Les Maitres du monde sont des gens

Exposition à la Galerie UQO du 18 septembre au 19 octobre 2019.
Commissaire : Marie-Hélène Leblanc


 

Cette exposition est traversée par une question qui revient comme un leitmotiv dans les discussions des groupes militants de gauche ou écologistes : pourquoi est-il plus facile d’imaginer la fin du monde que la fin du capitalisme ? (Jameson) Question sur laquelle bute toute politique quand il s’agit d’envisager le monde de demain, mais dont ne s’embarrassent pas ceux que l’on appelle les « ultra-riches ». Les plus grandes fortunes du monde sont en effet persuadées que la catastrophe que tout le monde pressent est pour bientôt. Alors ils s’organisent, s'achètent des îles, se font creuser des abris tout en s’opposant à la réduction des inégalités sociales ou à la lutte aux changements climatiques.

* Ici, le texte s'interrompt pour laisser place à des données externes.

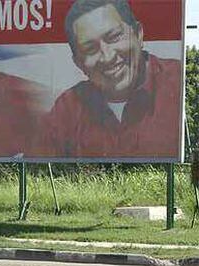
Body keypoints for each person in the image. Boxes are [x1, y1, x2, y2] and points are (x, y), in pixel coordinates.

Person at [36, 0, 181, 158]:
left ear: (138, 34)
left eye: (114, 37)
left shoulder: (177, 83)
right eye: (90, 49)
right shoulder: (67, 110)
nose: (108, 57)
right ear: (78, 63)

Le propos de cette exposition est de saisir le caractère tragicomique de ce catastrophisme et de puiser aux sources de notre sidération collective devant le mythe de la fin du monde et tous les monstres qu’il active. 

 
Balado enregistré dans les locaux de transistor média le 18 septembre 2019.
Animation : Émilie Pelletier-Grenier. Montage : François Larivière

 
 

 

Eaux profondes – bains brefs
La pièce principale de l’exposition est une grande murale qui représente un paysage envahi par les eaux. De ce panorama aquatique, seuls émergent quelques pitons rocheux et autres vestiges architecturaux dont on devine qu'ils ont été les témoins d'une catastrophe ou d'une bataille récente. Parmi ces îlots fumants, flottent des bateaux au design incertain : entre le yacht rutilant et la barque de pêcheur, ils sont un entrelacs d'ornement baroque et d'ingénierie hi-tech. Chacune de ces embarcations loge une silhouette hors d'échelle, un titan dont on ne sait pas bien s'il est le passager malheureux d'un navire à la dérive ou sa fière figure de proue. La manière dont ces figures sont dessinées évoque le monde antique, et sa reprise dans l'art classique. L'hédonisme y côtoie la tragédie, la culture magique se mêle à l’imaginaire rationnel des lumières, et de vieilles barbes patriarcales se voient secouées par d’étranges convulsions. La « longue durée de gestes humains » (Didi-Huberman) est un concept qui décrit bien le caractère intempestif de ce fatras imaginaire. Comme une carte du tendre qui aurait mal tourné, un inconscient occidental tourmenté, hanté par des allégories en mal de significations.

 


 
 

 

(Il y a) un bateau dans mon bateau.
Les portraits de femmes en perruque sont inspirés par des gravures de la fin du XVIIIe siècle qui attestent de la mode du « pouf », coiffure extravagante apparue en France dans les très hautes sphères de l'aristocratie à la toute fin de l'ancien régime. Ces perruques m'intéressent, car elles sont aussi magnifiques (l'élégance de leur ligne, la grâce qu'elles donnent au port de tête) qu'affligeantes (la vulgarité comme non-conscience de l'image que l'on donne de soi-même). Elles portent avec stridence le témoignage d'un régime arrivé au faîte de sa toute-puissance, mais encore ignorant de l'imminence de son effondrement. Parfois qualifiés de « sentimentaux », le thème de ces poufs était la plupart du temps anodin, mais il arrivait qu'il fasse référence à l'actualité militaire ou politique comme ceux qui ont servi de modèle pour mes dessins. Leurs titres sont des célébrations : « Le triomphe de l'indépendance » ou « La belle Poule » du nom d'une frégate victorieuse dans l'une de ces batailles navales que se livraient continuellement les puissances impériales pour le contrôle des routes maritimes et la circulation du butin colonial.

 


 

Boboli.
Petite boucle vidéo dans laquelle une botte de pluie pleine d'eau déborde continuellement. Le titre de l'œuvre, Boboli, fait référence au monde miniature du célèbre jardin baroque de Florence et notamment à ses fontaines où le corps se mêle à l'architecture, le minéral à l'aquatique, la force musculaire à la putréfaction.

 
 

Pilotis
Diaporama qui réunit quelques unes des images qui ont nourri l'exposition. S'y croisent les projets off-shore de quelques milliardaires libertariens soucieux d'échapper à toute forme de solidarité redistributive ; des images de Venise, ville souveraine et richissime qui inspire naïvement leur délire sur pilotis ; des images de naufrages aussi, quand la violence de l'élément marin se déchaine à l'endroit des constructions humaines et relativise un peu l'utopie insulaire. J'ai donné une intensité narrative au montage de ces images, mais, plus qu'une œuvre, cette pièce est un « cartel visuel », un ensemble documentaire pour doter l'exposition d'une caisse à outils interprétatifs.